Understand the Costs Related to Cancer
When you find out you have cancer, you probably don’t initially think of the financial burden you’re facing. You want to spend your energy getting healthy and back to a normal life, and then figure out the rest later. The financial aspect of cancer, however, can have a huge impact on your overall health, happiness and well-being during your cancer journey, and feeling confident about your finances can help you tackle your treatment wholeheartedly.
The cancer-related expenses you experience will be unique to you, dependent on your diagnosis, your recommended treatment plan, your follow-up care and your level of insurance coverage. Managing these expenses is crucial: A 2013 study found that people with cancer are more than twice as likely to declare bankruptcy than people without cancer. Understanding your insurance, planning your budget and seeking financial assistance can keep you from becoming a part of this statistic. By spending the time to increase your knowledge and management of financial matters, you can take control of your financial situation right from the start.

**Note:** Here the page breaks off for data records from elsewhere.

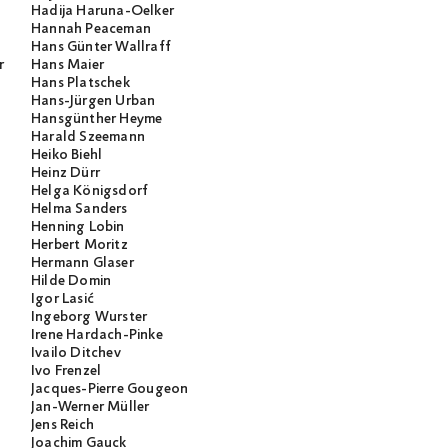
Hadija Haruna-Oelker
Hannah Peaceman
Hans Günter Wallraff
r
Hans Maier
Hans Platschek
Hans-Jürgen Urban
Hansgünther Heyme
Harald Szeemann
Heiko Biehl
Heinz Dürr
Helga Königsdorf
Helma Sanders
Henning Lobin
Herbert Moritz
Hermann Glaser
Hilde Domin
Igor Lasić
Ingeborg Wurster
Irene Hardach-Pinke
Ivailo Ditchev
Ivo Frenzel
Jacques-Pierre Gougeon
Jan-Werner Müller
Jens Reich
Joachim Gauck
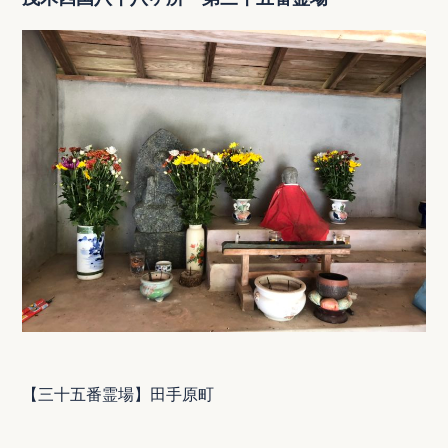
【三十五番霊場】田手原町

Types of cancer-related costs
Cancer-related costs can be grouped into two types of expenses: medical and lifestyle. The medical expenses – including medical office visits, tests, treatments, drugs and caregiving – are the most obvious additions to your spending.
Less obvious are the increases in your routine living expenses because of new, cancer-related costs. After a cancer diagnosis, you may spend more money on transportation and travel, legal help and financial services. You may also need to hire help for child or elder care, meal preparation or housecleaning. And if possible, you might want to set aside extra money to enjoy special activities or trips with your family and friends to help ease the stress of this difficult time. These additional expenses are a heavy burden on their own but are even more substantial when combined with the possibility that your income may be reduced if you and/or your significant other are unable to work the same number of hours during your treatment.
Unfortunately, your cancer-related costs don’t end when your treatment is over. One study found that male survivors spend $4,000 more and female survivors spend $3,000 more than their cancer-free peers every year. You will need to budget for follow-up care, frequent screenings and checkups, and you might have to adjust to a permanently reduced income if you aren’t able to return to your regular work hours.
Talk to your health care team
Cancer-related costs can add up quickly, so it’s vital to talk to the members of your health care team about the cost of your cancer care. They understand that treatment can be expensive and may create financial hardship, so don’t be embarrassed to bring it up. One study found that while more than half of the patient participants wanted to talk to their doctors about costs, only 19 percent actually did—and it paid off. Fifty-seven percent of the patients who had conversations with their doctors about their financial concerns felt that it helped significantly decrease their costs, and even more felt it decreased their anxiety during the course of their treatment.
Many people are hesitant to ask about cutting costs because they fear their treatment will suffer. However, depending on your specific insurance coverage, your doctor may be able to prescribe alternative treatment options that are less expensive but just as effective. For example, intravenous chemotherapy drugs given in your doctor’s office are usually covered by medical insurance, but oral chemotherapy drugs that you take at home are usually covered through the insurer’s prescription benefit program. In either case you may have to pay out-of-pocket expenses, but one option may be much cheaper than the other.
Your health care team is an excellent resource for answers to your financial concerns. Be sure to talk to the financial staff at your doctor’s office about your insurance policy and out-of-pocket expenses.
Seek financial assistance
Before you become totally overwhelmed, know that there are hundreds of resources that provide financial assistance in a variety of categories, including child care, personal items (wigs, mastectomy bras, ostomy supplies, etc.), counseling services, legal help, wish fulfillment and transportation.
Social workers, advocates, financial counselors and patient navigators at your medical facility can refer you to local organizations that can help, and many advocacy groups and other nonprofit organizations will also point you toward sources of financial assistance. Federal laws also offer benefits, protect you from the loss of health insurance and guard against discrimination on the basis of your health. And don’t forget your family and friends. They can help you search for financial assistance and offer advice on what would be most helpful for you.